By Paul Dillamore, Managing Director, Urban Science European Business Unit
As published in Auto Retail Network, United Kingdom

Much has already been written about the possible move from franchise to agency in automotive. With relatively few case studies to draw data from, educated speculation abounds. What is clear is that any significant move to agency will create a disruption to a car-selling dynamic that has existed for almost as long as cars have.

The change is being accelerated by the vehicle manufacturers’ overwhelming desire to gain control over an increasingly omnichannel buying journey. Along the way, it is becoming apparent that efficiencies in a notoriously thin-margin business model could be realized – efficiencies that would benefit manufacturer and dealer alike. But what would actually change day-to-day in a typical dealer’s business under an agency construct? Which of those changes bring welcome relief and which have the potential to make the game tougher?

A change of this magnitude also brings uncertainty. Dealers work with a pre-specified product and sell that product to a largely pre-defined market, but they currently have control over a number of levers – for example, price, marketing and offers, inventory – that dictate the success of their sales business. Strong local new car sales have a positive impact on used car business and ultimately have a positive impact on the serviceable local vehicle parc, a critical part in the dealer’s current business model. Agency certainly reduces the number of levers at the dealer/agent’s disposal to control new vehicle sales performance, moving those levers into the hands of the manufacturer.

There will be a fear that this loss of dealer control will adversely affect sales volumes. Even in a model where sales generate commission rather than a retained margin, the number of units sold is the key multiplier, especially when each sale has the potential for further revenue downstream.

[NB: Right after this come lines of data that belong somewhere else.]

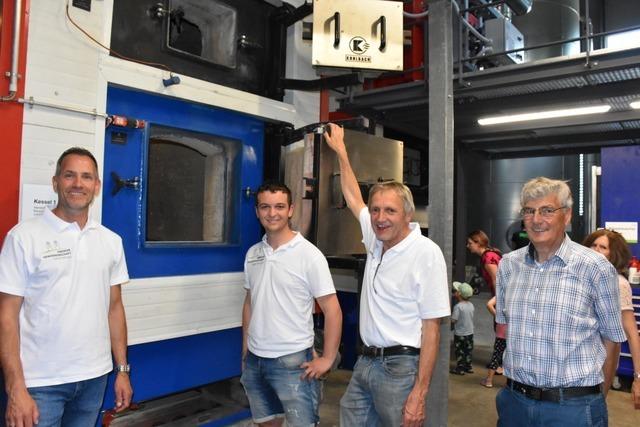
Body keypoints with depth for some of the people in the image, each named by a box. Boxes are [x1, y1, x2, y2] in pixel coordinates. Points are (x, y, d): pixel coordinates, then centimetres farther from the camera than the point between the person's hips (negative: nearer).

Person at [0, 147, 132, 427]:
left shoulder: (111, 241, 5)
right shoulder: (24, 236, -7)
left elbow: (114, 307, 9)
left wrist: (122, 370, 8)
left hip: (95, 377, 4)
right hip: (40, 383, -4)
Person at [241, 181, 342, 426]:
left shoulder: (309, 255, -12)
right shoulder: (252, 253, 4)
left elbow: (332, 311, -11)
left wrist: (326, 359, -12)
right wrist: (245, 350, 14)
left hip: (292, 361, -5)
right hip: (255, 360, 5)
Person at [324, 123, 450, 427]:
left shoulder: (426, 253, -14)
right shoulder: (376, 240, 5)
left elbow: (431, 327, -14)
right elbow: (353, 197, 21)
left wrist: (419, 393, -18)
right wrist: (340, 149, 28)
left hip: (400, 367, -6)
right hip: (365, 363, 7)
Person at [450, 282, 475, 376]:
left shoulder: (458, 306, -21)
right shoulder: (471, 305, 0)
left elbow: (453, 320, -21)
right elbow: (471, 317, 9)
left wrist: (449, 315, -4)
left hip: (460, 333, -6)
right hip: (470, 332, 6)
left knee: (459, 351, 5)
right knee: (468, 350, 16)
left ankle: (460, 368, 11)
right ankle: (468, 367, 25)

Here, we do at least have some data that could put dealers’ minds at rest. Toyota switched to the agency model in New Zealand on April 1, 2018. In the 12 months that followed, Toyota’s market share of private registrations dropped from 14.6% to 13% – but then bounced back in the next 12 months to reach 15.4% – before continuing to rise again to 16.8% by the end of 2020.1

It remains to be seen what would happen in a market where more than one brand makes the shift in the same time-frame, but as with any other competitive marketplace, there will be winners and losers. It seems unlikely though that shifting from franchise to agency will be the sole deciding factor in a brand’s performance.

Although some consumers will no doubt regret the lack of opportunity to negotiate the price of their vehicle, as long as the value proposition is strong, the majority will not. This will likely offset any adverse impact of a marginal increase in price. Agents will be able to concentrate on providing outstanding customer service and support to differentiate themselves. This will require at least a different focus, and at most an entirely different set of skills. Currently, the new vehicle sales department in a typical dealership might account for 40-50% of the total dealership cost yet generate only 20-30% of the profit. Agency could allow this skew to be righted. On the other hand, most analysts agree that used vehicle sales and aftersales would remain largely unchanged under agency agreements.

Dealers or agents (in the future) are likely to remain an essential link to automotive customers. We can look again at data from Toyota in New Zealand to see that dealer count has remained largely unchanged pre- and post- the switch to agency. This should allay some more dealer fears, but of course, manufacturers will constantly assess the number and location of dealers or agents they need. Agency could give manufacturers the ability to have their brand represented in locations that have been difficult to viably franchise in the past. This will be interesting to watch; moving the cost of stock away from dealer balance sheets will certainly change the financial model significantly enough to allow for this. An eventual shift to more and more consumers buying to order could see small sites in more expensive locations become attractive. At the least, we can expect a shift from franchise to agency to prompt a network review but, as with other retail environments, being physically closer to potential buyers than your competitors is still an advantage – this is particularly true in automotive where the service requirements remain so critical.